#### Work order:
The data below must be repeated exactly. Leave nothing out.

#### Dataset excerpts:
[Start of section]
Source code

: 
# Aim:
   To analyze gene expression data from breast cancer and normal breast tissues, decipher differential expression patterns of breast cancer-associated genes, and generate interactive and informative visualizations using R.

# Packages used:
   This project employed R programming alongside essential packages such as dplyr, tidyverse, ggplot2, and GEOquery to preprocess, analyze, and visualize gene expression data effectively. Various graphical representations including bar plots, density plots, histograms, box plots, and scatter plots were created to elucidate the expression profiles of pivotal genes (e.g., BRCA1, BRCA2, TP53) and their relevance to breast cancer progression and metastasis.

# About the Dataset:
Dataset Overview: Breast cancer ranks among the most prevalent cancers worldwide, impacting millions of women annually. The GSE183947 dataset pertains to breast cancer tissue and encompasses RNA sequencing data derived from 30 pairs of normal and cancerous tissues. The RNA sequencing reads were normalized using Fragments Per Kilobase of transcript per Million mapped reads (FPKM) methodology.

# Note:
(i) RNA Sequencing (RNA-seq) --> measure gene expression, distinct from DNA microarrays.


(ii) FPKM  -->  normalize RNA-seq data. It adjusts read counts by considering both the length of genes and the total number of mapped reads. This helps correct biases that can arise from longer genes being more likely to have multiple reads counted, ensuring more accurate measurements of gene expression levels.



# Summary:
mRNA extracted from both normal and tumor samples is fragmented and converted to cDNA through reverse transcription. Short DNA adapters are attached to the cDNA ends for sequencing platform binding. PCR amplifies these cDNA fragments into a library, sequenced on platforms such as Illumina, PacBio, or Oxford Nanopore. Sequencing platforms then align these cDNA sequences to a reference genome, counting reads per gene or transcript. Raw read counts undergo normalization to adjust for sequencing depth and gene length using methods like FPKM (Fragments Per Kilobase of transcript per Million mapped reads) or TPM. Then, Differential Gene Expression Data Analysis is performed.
[End of section]
#### Response for this exercise:
Source code

: 
# Aim:
   To analyze gene expression data from breast cancer and normal breast tissues, decipher differential expression patterns of breast cancer-associated genes, and generate interactive and informative visualizations using R.

# Packages used:
   This project employed R programming alongside essential packages such as dplyr, tidyverse, ggplot2, and GEOquery to preprocess, analyze, and visualize gene expression data effectively. Various graphical representations including bar plots, density plots, histograms, box plots, and scatter plots were created to elucidate the expression profiles of pivotal genes (e.g., BRCA1, BRCA2, TP53) and their relevance to breast cancer progression and metastasis.

# About the Dataset:
Dataset Overview: Breast cancer ranks among the most prevalent cancers worldwide, impacting millions of women annually. The GSE183947 dataset pertains to breast cancer tissue and encompasses RNA sequencing data derived from 30 pairs of normal and cancerous tissues. The RNA sequencing reads were normalized using Fragments Per Kilobase of transcript per Million mapped reads (FPKM) methodology.

# Note:
(i) RNA Sequencing (RNA-seq) --> measure gene expression, distinct from DNA microarrays.


(ii) FPKM  -->  normalize RNA-seq data. It adjusts read counts by considering both the length of genes and the total number of mapped reads. This helps correct biases that can arise from longer genes being more likely to have multiple reads counted, ensuring more accurate measurements of gene expression levels.



# Summary:
mRNA extracted from both normal and tumor samples is fragmented and converted to cDNA through reverse transcription. Short DNA adapters are attached to the cDNA ends for sequencing platform binding. PCR amplifies these cDNA fragments into a library, sequenced on platforms such as Illumina, PacBio, or Oxford Nanopore. Sequencing platforms then align these cDNA sequences to a reference genome, counting reads per gene or transcript. Raw read counts undergo normalization to adjust for sequencing depth and gene length using methods like FPKM (Fragments Per Kilobase of transcript per Million mapped reads) or TPM. Then, Differential Gene Expression Data Analysis is performed.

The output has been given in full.